[Extracted text data from pages]
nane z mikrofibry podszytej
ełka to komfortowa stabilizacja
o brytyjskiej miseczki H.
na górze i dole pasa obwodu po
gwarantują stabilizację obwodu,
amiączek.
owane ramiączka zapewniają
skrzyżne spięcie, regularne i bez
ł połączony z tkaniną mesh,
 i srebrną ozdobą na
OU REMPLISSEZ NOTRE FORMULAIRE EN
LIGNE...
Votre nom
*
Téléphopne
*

--

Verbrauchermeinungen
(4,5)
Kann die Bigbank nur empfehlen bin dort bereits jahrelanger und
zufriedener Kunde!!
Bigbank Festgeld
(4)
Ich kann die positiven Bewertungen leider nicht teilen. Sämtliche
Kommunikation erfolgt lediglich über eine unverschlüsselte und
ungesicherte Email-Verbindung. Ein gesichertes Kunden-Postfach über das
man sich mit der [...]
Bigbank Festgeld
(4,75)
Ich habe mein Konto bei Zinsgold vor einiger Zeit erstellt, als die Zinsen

==

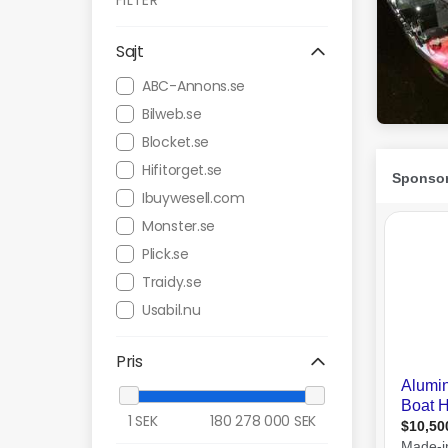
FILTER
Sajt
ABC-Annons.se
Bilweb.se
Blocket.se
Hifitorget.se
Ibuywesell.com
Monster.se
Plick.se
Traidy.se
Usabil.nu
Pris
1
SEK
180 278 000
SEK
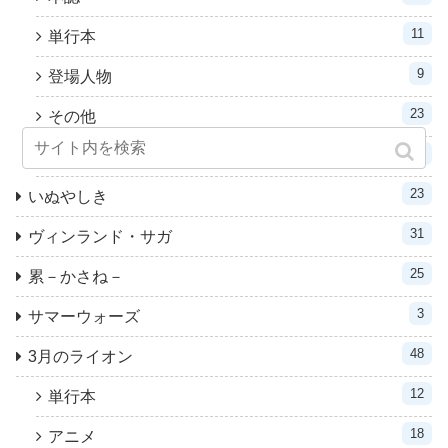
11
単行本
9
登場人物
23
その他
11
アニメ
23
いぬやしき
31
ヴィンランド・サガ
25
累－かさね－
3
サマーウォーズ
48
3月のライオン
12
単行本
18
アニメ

### DIRECTIONS
Gather every line above that contains the string "obwodu", and copy each one in full.

### YOUR SOLUTION
na górze i dole pasa obwodu po
gwarantują stabilizację obwodu,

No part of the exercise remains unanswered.